Cendant Corp., the largest travel and real estate services company in the U.S., announced last week that it had spun off subsidiary PHH Corp., an entity that housed the mortgage and fleet leasing operations of the parent company.
Following the distribution of PHH shares to its stockholders (one PHH share for every 20 Cendant shares held), Standard & Poor's cut PPH's long-term counterparty rating one notch to triple-B and Moody's Investors Service lowered PHH's senior unsecured debt ratings to Baa3' from Baa1' and its commercial paper rating to P-3' from P-2'.
Despite the new servicer having lower ratings than its predecessor, the downgrades are immaterial to and are not likely to have an impact on Chesapeake Funding, PHH Corp.'s auto rental fleet ABS issuance vehicle, said Fouad Onbargi, director at Barclays Capital. "The bonds benefit from lease cashflow and fleet management receivables, which will not be impacted by the spin-off," Onbargi said. "PHH has been in the fleet leasing business for decades and there's going to be no change in management or operations so we think the fleet business will be run very efficiently."
Onbargi noted that the bonds are structured with enhancement levels that are many times greater than historical losses. "Losses are in the basis points as a percentage of debt issued, yet overcollateralization to triple-A is in the low-to-mid teens. The Chesapeake bonds include built in protections against any erosion to fleet management receivables balances to ensure liquidity for debt service," Onbargi added.
Looking forward, Onbargi added that he believes the new parent will continue securitizing, since it has become a key part of PHH's funding platform and there is market appetite for both the asset type and for Chesapeake's name. "I think the market is going to be very receptive to future issuance and it will continue to be an important part of [PHH's] funding mix," he said.

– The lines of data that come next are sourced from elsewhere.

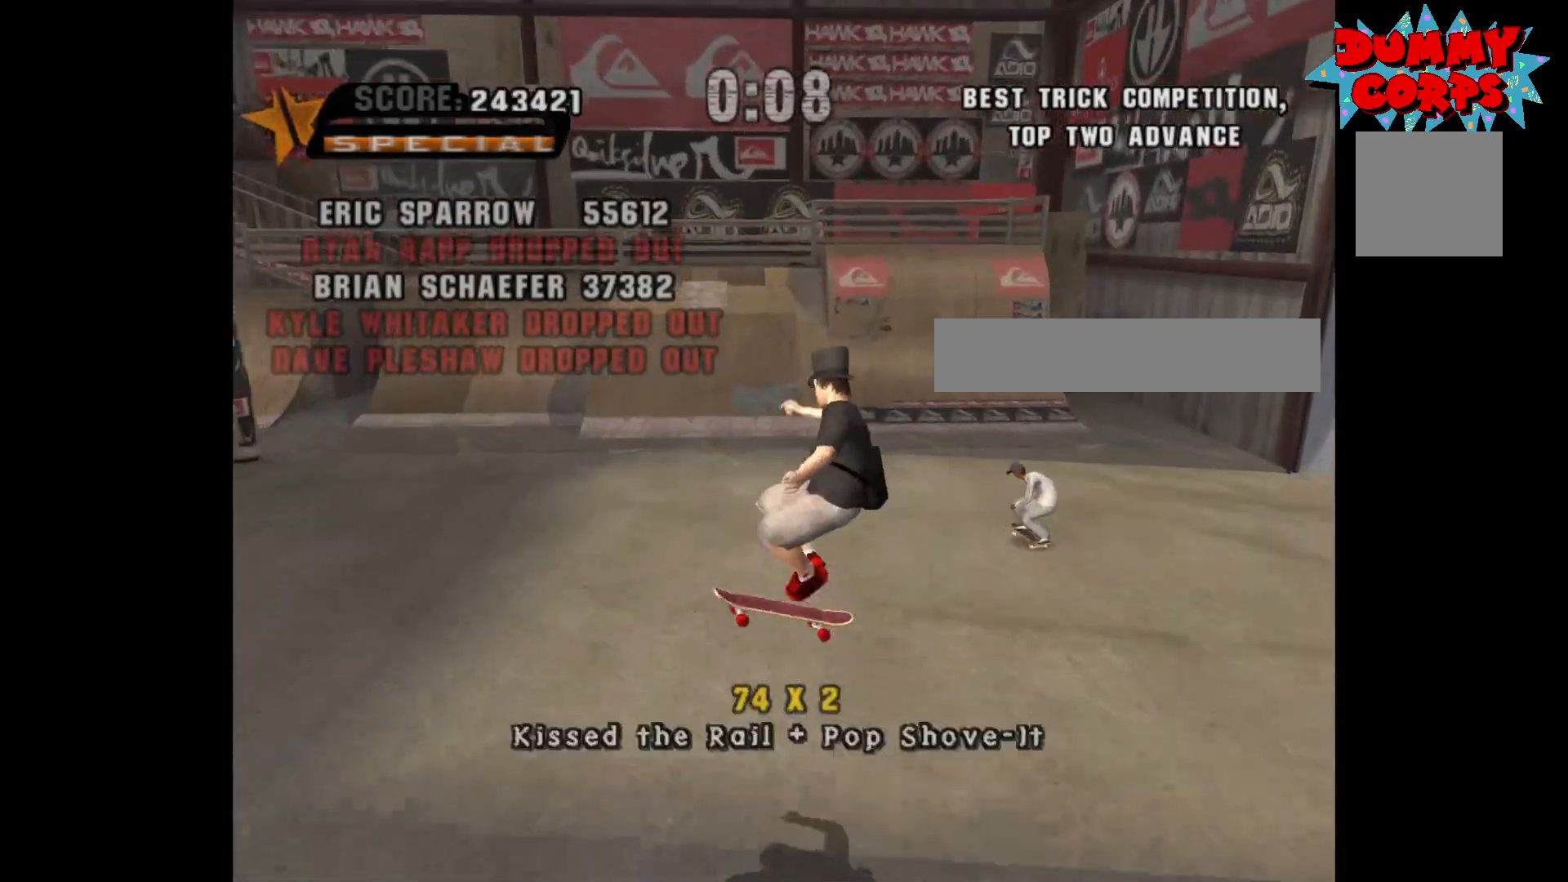
{"buttons": ["A"], "left_stick": "center", "right_stick": "center", "events": [[217, "A", "down"], [367, "left_stick", "up"], [483, "left_stick", "center"]]}
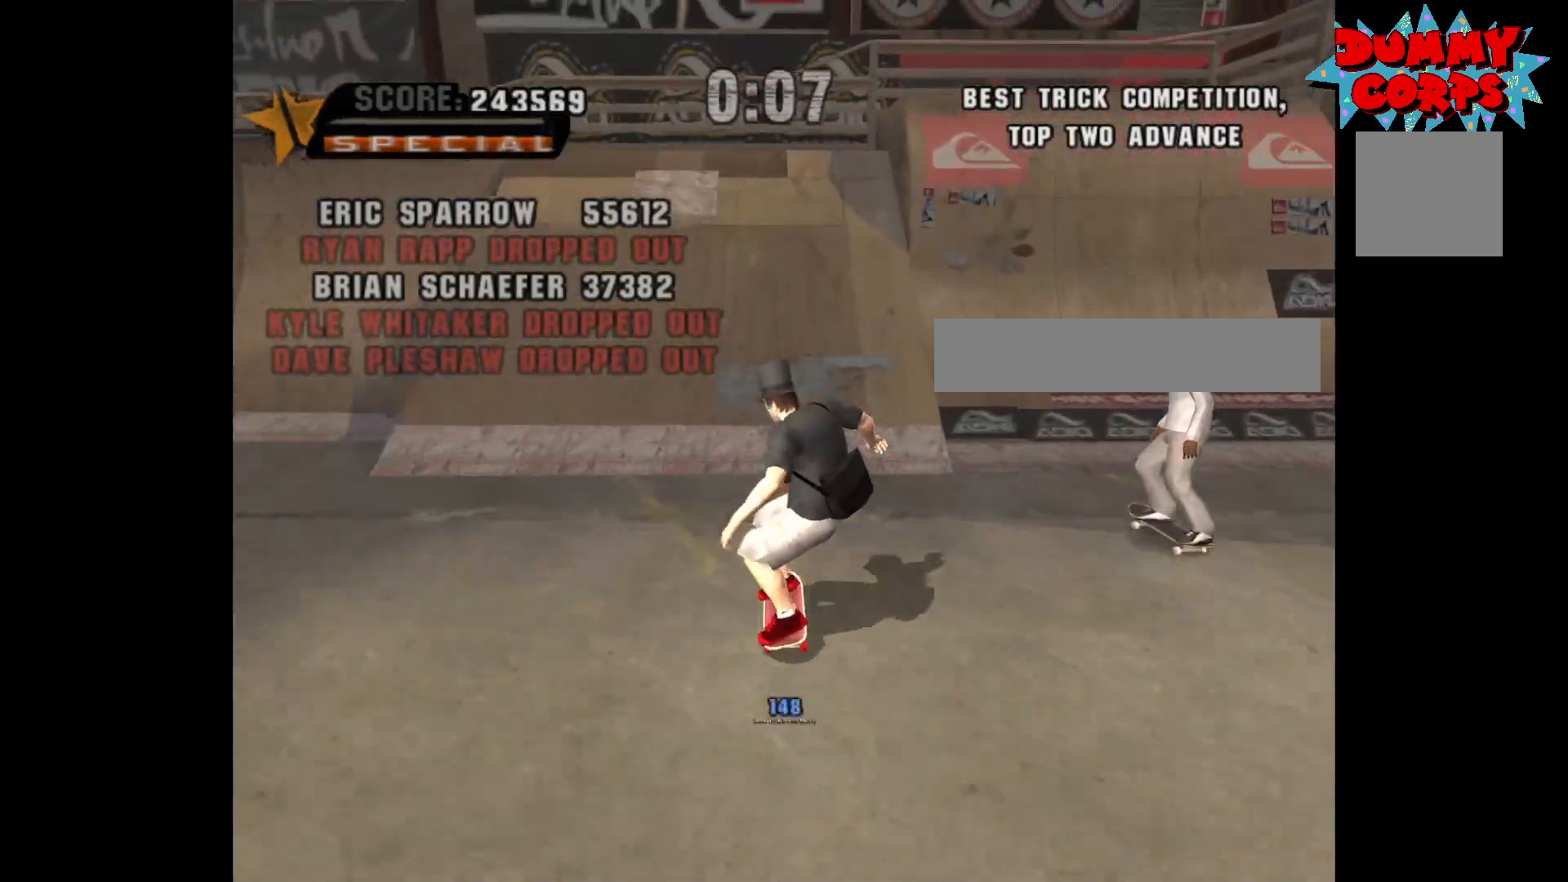
{"buttons": [], "left_stick": "up", "right_stick": "center", "events": [[50, "left_stick", "up"], [150, "left_stick", "center"], [200, "left_stick", "up"], [333, "A", "up"]]}
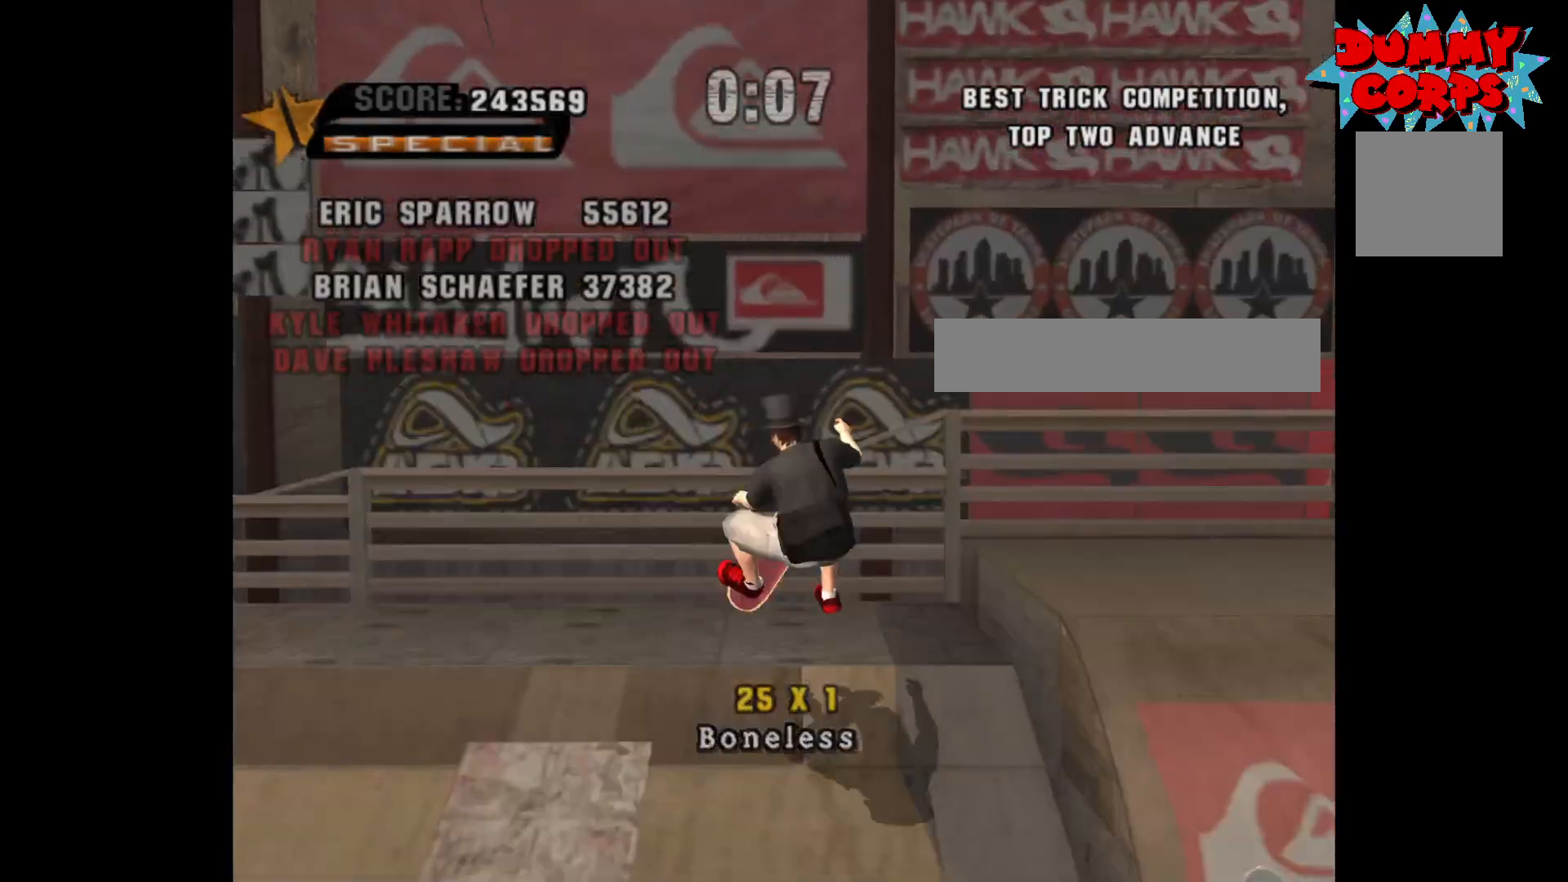
{"buttons": [], "left_stick": "down", "right_stick": "center", "events": [[50, "left_stick", "center"], [233, "left_stick", "down"], [283, "A", "down"], [483, "A", "up"]]}
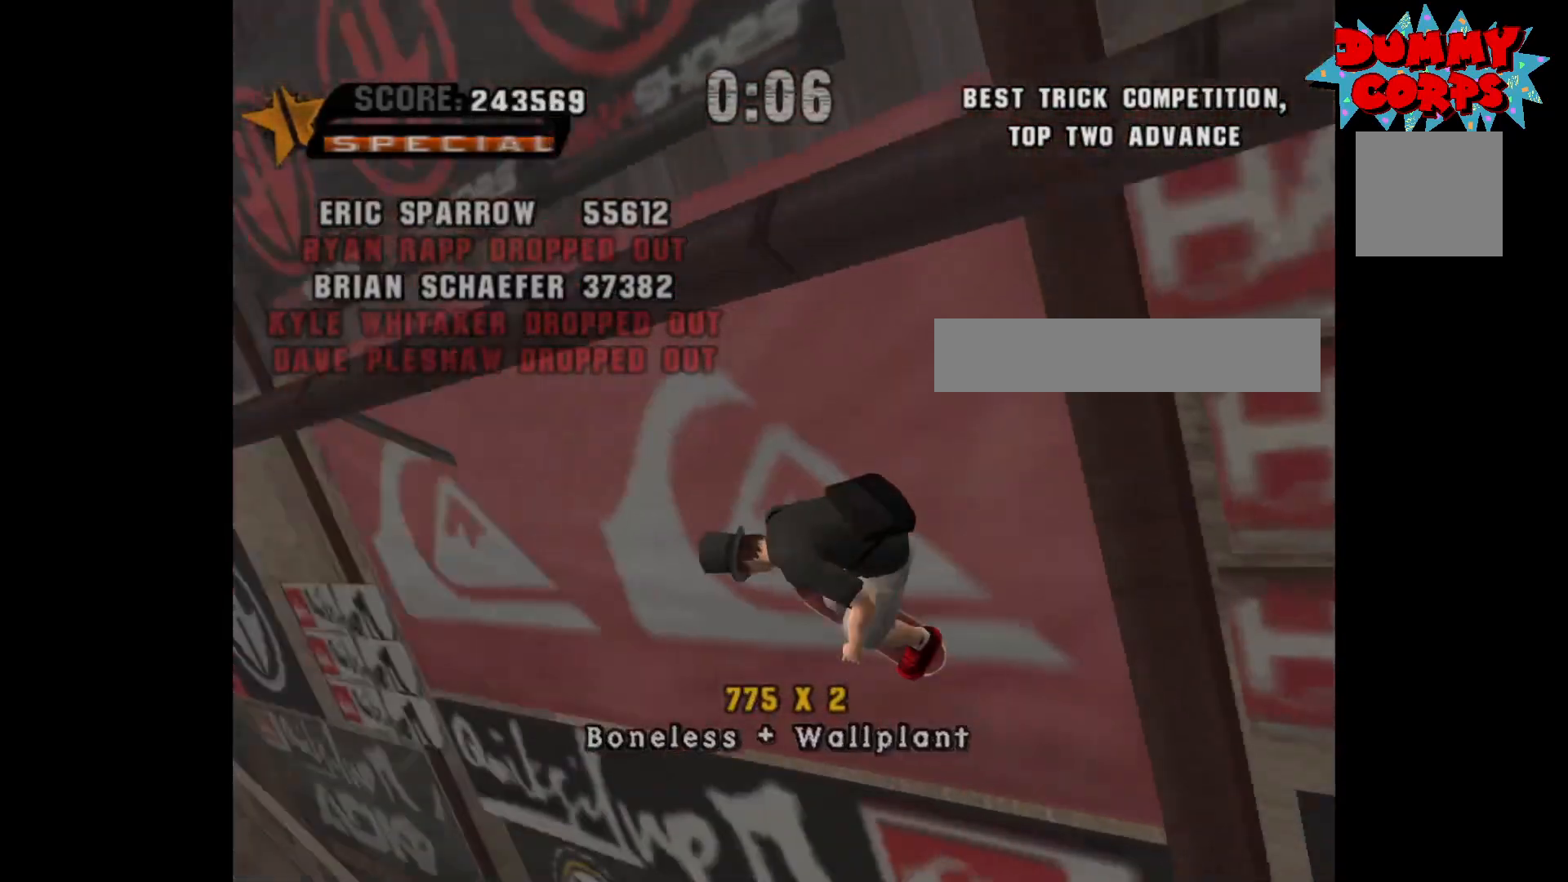
{"buttons": [], "left_stick": "center", "right_stick": "center", "events": [[50, "X", "down"], [100, "X", "up"], [167, "X", "down"], [183, "left_stick", "center"], [217, "X", "up"]]}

On a separate note, Cendant last week also set the terms for the initial public offering of its fuel card business unit, Wright Express, at 40 million common shares with the estimated price range of $19 to $21 a share, stated public information. Wright Express's spin-off is to be completed in the near future, said a source familiar with the transaction. In addition, JPMorgan Securities is leading the deal, which may be worth more than $1.2 billion.
Alternatively, Cendant acquired Gullivers Travel Associates and Octopus Travel Group Ltd. in December 2004 for $1.1 billion and Orbitz, Inc. in September 2004 for $1.25 billion, said company information. Proceeds from the Wright Express and PHH spin-offs are speculated to go toward funding the acquisitions, stated public information.
"Cendant is positioning itself as a true travel and leisure company," Onbargi said. "[Cendant] has looked at some of its businesses and determined that mortgage and fleet leasing companies don't really fit the core Cendant strategy," Onbargi added.